_Your objective_
Pull out every line below holding the word "window".

-- Dataset records follows --

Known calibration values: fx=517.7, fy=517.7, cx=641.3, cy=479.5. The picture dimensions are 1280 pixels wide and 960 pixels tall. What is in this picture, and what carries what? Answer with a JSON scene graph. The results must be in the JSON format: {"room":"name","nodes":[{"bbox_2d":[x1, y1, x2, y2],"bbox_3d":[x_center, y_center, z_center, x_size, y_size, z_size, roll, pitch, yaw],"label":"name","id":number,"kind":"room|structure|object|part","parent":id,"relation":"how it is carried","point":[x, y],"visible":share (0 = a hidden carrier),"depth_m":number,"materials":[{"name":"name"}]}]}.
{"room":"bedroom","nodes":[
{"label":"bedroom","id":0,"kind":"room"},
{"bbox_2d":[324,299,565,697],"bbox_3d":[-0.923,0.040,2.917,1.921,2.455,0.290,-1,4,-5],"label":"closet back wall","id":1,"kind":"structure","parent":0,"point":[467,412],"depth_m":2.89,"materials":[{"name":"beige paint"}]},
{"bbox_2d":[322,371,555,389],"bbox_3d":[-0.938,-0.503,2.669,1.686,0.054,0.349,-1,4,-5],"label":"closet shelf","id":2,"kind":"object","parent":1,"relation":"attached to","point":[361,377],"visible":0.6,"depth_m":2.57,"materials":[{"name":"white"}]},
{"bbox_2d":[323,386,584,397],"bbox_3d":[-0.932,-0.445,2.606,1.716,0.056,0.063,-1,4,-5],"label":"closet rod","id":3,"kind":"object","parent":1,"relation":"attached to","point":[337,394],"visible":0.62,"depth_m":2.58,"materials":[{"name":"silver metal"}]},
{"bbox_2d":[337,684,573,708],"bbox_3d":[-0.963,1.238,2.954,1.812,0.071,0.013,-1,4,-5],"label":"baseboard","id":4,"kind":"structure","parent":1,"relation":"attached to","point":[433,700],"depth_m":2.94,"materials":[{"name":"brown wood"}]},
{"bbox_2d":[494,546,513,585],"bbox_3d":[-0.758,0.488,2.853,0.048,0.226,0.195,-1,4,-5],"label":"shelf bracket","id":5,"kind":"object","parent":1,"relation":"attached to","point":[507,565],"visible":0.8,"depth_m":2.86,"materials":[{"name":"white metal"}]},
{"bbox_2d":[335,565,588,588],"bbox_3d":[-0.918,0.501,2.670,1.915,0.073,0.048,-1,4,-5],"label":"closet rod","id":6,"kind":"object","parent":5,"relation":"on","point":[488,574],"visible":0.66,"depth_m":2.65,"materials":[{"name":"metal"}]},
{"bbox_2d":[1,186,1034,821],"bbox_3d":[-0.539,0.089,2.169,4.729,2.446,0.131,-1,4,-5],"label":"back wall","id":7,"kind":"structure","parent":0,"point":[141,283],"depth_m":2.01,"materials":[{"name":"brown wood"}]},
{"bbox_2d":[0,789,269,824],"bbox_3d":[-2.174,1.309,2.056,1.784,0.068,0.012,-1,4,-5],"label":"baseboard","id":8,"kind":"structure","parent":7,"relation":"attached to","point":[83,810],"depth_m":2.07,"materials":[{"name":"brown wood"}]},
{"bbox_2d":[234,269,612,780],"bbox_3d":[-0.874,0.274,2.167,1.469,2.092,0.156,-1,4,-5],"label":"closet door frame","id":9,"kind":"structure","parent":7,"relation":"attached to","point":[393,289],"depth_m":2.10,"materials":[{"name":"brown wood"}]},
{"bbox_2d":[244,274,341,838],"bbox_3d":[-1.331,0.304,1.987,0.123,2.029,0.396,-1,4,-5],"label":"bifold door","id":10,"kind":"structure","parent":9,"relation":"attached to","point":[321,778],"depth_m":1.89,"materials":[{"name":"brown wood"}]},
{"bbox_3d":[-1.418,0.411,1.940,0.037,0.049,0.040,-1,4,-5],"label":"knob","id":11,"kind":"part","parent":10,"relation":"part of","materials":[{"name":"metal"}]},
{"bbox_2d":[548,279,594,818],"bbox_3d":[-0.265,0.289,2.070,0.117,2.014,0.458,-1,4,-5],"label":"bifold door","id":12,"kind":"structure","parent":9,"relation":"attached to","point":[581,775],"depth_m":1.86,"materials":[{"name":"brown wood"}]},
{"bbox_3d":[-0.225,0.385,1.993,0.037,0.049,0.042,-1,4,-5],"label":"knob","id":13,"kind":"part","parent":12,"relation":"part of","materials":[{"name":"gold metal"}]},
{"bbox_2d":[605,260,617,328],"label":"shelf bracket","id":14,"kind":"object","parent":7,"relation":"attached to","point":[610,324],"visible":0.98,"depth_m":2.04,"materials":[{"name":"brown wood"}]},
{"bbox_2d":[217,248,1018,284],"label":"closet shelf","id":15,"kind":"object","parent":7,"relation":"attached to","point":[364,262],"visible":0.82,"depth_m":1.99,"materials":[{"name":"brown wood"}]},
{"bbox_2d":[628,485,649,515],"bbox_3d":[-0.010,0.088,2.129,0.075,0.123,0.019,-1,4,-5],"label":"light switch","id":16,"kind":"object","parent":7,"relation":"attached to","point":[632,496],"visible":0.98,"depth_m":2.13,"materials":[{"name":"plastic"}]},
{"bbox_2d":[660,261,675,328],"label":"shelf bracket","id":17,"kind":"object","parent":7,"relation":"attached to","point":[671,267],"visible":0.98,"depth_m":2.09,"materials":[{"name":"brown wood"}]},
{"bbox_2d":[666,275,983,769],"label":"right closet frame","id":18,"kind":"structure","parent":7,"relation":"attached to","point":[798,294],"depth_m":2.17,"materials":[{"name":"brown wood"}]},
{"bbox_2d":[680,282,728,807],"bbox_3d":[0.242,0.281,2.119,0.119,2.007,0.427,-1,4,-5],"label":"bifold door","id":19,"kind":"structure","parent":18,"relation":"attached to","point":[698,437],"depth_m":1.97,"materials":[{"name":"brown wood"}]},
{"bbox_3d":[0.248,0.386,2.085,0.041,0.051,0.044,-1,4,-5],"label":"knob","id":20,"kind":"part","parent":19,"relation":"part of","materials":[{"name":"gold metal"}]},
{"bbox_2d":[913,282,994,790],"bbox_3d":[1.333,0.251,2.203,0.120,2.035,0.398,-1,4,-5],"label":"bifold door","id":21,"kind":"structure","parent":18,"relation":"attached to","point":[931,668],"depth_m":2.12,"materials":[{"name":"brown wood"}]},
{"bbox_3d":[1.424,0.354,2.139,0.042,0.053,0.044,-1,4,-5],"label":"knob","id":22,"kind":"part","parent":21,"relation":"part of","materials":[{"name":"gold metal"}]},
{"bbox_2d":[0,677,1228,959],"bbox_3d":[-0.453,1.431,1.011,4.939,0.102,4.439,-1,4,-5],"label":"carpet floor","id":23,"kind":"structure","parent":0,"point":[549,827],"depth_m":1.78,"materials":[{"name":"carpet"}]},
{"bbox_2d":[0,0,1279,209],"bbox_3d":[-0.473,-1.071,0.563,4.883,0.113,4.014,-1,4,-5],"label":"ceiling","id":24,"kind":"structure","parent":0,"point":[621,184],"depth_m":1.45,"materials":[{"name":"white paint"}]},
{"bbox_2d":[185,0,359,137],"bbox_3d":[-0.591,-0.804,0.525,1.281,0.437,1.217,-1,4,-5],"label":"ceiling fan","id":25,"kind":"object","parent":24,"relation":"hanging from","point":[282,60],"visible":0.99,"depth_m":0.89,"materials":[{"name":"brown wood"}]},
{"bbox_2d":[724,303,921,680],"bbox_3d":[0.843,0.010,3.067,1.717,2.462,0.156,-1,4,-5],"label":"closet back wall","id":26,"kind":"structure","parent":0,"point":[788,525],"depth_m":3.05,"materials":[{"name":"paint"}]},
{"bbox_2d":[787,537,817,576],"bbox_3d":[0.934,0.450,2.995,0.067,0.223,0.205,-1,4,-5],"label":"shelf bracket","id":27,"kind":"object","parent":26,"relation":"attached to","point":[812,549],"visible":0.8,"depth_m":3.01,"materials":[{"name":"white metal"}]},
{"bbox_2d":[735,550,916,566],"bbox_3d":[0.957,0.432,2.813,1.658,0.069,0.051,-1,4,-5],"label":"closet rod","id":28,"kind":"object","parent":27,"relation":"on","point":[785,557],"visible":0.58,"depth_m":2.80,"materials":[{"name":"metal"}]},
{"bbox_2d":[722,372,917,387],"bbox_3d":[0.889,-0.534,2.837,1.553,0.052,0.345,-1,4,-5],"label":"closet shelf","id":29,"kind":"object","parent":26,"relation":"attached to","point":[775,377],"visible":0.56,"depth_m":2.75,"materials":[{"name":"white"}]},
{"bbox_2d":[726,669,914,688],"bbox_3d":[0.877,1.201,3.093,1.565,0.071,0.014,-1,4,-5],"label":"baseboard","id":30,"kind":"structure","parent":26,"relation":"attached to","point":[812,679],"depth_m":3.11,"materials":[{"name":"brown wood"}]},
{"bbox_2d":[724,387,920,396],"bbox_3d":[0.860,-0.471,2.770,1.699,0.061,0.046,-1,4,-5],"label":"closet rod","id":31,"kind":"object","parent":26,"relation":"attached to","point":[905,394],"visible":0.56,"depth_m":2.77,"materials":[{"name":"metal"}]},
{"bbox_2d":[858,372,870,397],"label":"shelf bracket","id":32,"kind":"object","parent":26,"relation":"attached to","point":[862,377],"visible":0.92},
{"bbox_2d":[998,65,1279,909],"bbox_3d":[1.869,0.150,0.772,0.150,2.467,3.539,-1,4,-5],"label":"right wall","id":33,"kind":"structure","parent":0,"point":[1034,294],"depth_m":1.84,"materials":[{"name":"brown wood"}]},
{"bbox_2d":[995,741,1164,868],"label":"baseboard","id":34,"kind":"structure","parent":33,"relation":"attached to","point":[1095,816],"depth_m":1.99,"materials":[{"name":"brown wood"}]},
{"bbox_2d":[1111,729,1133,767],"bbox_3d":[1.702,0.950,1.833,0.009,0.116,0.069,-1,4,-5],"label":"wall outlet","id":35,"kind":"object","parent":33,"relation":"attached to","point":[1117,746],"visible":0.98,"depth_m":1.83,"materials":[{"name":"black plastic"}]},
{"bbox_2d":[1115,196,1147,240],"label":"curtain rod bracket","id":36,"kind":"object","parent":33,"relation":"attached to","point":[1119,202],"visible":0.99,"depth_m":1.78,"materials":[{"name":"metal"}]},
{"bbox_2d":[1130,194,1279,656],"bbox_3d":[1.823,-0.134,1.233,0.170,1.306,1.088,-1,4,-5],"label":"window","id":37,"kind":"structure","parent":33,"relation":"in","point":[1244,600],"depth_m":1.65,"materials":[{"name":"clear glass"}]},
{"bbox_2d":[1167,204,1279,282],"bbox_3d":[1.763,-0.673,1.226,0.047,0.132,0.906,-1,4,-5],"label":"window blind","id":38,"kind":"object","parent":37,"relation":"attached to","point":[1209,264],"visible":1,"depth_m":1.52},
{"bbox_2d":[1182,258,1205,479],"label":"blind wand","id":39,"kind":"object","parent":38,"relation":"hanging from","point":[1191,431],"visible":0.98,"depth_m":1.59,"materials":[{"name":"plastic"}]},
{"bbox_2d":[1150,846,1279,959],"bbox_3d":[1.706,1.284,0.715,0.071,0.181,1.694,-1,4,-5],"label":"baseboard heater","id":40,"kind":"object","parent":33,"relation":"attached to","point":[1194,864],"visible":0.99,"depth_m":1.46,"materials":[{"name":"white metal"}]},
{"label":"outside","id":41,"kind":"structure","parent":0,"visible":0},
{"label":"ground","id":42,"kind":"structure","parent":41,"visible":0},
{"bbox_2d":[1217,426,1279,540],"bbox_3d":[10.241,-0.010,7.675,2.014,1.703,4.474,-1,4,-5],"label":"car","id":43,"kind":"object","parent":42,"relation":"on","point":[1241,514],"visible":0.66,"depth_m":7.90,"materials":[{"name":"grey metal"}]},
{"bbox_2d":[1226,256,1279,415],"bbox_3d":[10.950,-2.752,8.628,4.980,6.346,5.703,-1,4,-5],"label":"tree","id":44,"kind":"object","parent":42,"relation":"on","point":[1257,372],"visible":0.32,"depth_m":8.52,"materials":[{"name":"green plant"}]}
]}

-- Dataset records concluded --

_Response below_
{"bbox_2d":[1130,194,1279,656],"bbox_3d":[1.823,-0.134,1.233,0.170,1.306,1.088,-1,4,-5],"label":"window","id":37,"kind":"structure","parent":33,"relation":"in","point":[1244,600],"depth_m":1.65,"materials":[{"name":"clear glass"}]},
{"bbox_2d":[1167,204,1279,282],"bbox_3d":[1.763,-0.673,1.226,0.047,0.132,0.906,-1,4,-5],"label":"window blind","id":38,"kind":"object","parent":37,"relation":"attached to","point":[1209,264],"visible":1,"depth_m":1.52},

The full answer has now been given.